Адлер увидит, как расплачется Побережский, по-детски совсем, горько и безутешно, будет размазывать слезы по трясущимся щекам, будет тянуть вперед руки, сначала на одном кладбище, потом на другом, но перед ним уже никого не будет, лишь пустота и тишина, и снова — пустота. Кладбищенский сторож подойдет, дескать, что же это вы, такой благородный господин с виду, а уселись прямо на снег, дайте-ка я помогу вам подняться…
Здесь всегда зима, и в прошлое воскресенье, и в будущее. И бесконечно ходит сюда Антон Львович, скользя подошвами, помахивая руками и шмыгая носом. И всегда навстречу ему поднимаются со своих мест Лидия Павловна и Варвара Ильинична, но лишь для того, чтобы показать себя, но никогда — почувствовать и потрогать, ибо всегда, когда вытягиваются его руки вперед, они беззвучно исчезают под своими надгробьями.
Глава XXX
Торговка вновь предлагает
Свой нехитрый товар.
Куплю — значит, жить буду долго.
Зато будто бы сами собой вместо директора уехавшего цирка появились люди другие, не менее услужливые, умелые и мздоимчивые. С их помощью необходимые документы были выправлены, и американский чиновник долгожданную визу поставил.
Пунктом назначения был выбран Нью-Йорк, куда можно было добраться или по воздуху, или вплавь. Вплавь было романтичнее и безопаснее (хотя совсем недавно все шумно отметили очередную годовщину гибели «Титаника»), но зато бесконечно долго. Поэтому было решено остановиться на большом самолете, у которого было две пары крыльев — больших спереди и маленьких — сзади.
Хотя Побережский и подсказал со своего места, что лететь Адлеру и сыновьям надлежит первым классом, они этим советом пренебрегли и оказались на местах подешевле, зато потерявшись среди других пассажиров, людей суетливых и гомонливых. Все трое сидели порознь, и этого оказалось достаточным, чтобы в памяти прочих не осталось воспоминания, способного впоследствии быть вытащенным наружу каким-нибудь господином-с-длинным-носом, на вопросы которого волей-неволей придется вспомнить: «Да, среди нас находился господин с двумя одинаковыми сыновьями».
Для пущей конспиративности следовало скрывать свое русское происхождение, и Адлер пошел по наиболее легкому пути. Развернув перед собой какую-то иностранную газету, он старательно делал вид, что сосредоточенно увлечен чтением большой статьи, название которой — Chaque fou a sa marotte[21], — безусловно, имело какое-то отношение ко всему происходящему.
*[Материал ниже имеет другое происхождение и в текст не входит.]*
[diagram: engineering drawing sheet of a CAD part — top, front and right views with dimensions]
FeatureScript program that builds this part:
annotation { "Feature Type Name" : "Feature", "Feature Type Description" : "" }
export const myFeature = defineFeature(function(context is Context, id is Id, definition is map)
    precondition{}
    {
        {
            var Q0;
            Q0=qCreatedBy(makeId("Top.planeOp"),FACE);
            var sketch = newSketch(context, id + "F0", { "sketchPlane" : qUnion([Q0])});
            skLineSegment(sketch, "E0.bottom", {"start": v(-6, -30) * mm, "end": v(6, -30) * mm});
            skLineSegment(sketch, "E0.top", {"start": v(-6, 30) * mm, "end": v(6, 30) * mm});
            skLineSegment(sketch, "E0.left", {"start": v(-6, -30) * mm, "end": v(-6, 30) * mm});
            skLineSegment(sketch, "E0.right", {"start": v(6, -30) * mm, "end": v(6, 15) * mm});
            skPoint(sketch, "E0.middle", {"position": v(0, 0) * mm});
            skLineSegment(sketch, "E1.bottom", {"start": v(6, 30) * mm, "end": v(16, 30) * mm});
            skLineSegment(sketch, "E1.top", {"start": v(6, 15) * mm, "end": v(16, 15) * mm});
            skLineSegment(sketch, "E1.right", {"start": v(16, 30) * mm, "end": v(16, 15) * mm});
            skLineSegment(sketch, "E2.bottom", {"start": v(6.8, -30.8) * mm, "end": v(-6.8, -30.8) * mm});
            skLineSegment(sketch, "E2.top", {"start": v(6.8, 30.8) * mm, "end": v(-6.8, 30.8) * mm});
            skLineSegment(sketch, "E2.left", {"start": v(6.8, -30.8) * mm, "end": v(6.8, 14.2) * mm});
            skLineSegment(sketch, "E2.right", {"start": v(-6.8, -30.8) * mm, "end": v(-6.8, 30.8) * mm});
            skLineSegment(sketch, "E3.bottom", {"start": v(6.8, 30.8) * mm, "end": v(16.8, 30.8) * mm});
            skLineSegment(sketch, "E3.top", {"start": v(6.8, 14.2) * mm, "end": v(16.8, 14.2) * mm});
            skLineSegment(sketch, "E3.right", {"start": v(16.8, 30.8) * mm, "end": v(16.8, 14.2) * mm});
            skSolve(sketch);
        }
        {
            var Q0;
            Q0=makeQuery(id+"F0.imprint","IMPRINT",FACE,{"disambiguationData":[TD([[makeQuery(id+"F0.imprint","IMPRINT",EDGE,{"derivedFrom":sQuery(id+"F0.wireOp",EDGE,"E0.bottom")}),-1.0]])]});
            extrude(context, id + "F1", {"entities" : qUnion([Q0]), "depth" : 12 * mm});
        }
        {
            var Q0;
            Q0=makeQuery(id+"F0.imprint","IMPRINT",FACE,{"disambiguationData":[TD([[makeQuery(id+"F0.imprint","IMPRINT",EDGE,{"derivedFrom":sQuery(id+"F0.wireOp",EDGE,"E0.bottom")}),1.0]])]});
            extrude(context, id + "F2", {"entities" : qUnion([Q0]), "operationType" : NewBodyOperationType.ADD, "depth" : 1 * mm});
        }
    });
Его сосед, заглянув в газету через плечо Адлера, указательным пальцем побеспокоил его локоток и в ответ на вопросительный взгляд пояснил, кивая в сторону статьи: «Le degre d’esprit necessaire pour nous plaire est une mesure assez exacte du degre d’esprit que nous avons».[22]
Потом он увидел краешек русского паспорта, торчащего из нагрудного кармана Адлера, и обрадовано воскликнул, уже по-русски, что рад видеть соотечественника, пусть даже и читающего французскую газету.
21
Chaque fou a sa marotte (фр.) — У каждого безумца своя фантазия.
22
Le degre d’esprit necessaire pour nous plaire est une mesure assez exacte du degre d’esprit que nous avons (фр.) — Уровень разума, необходимого для того, чтобы нам понравиться, есть достаточно точная мера уровня нашего разума.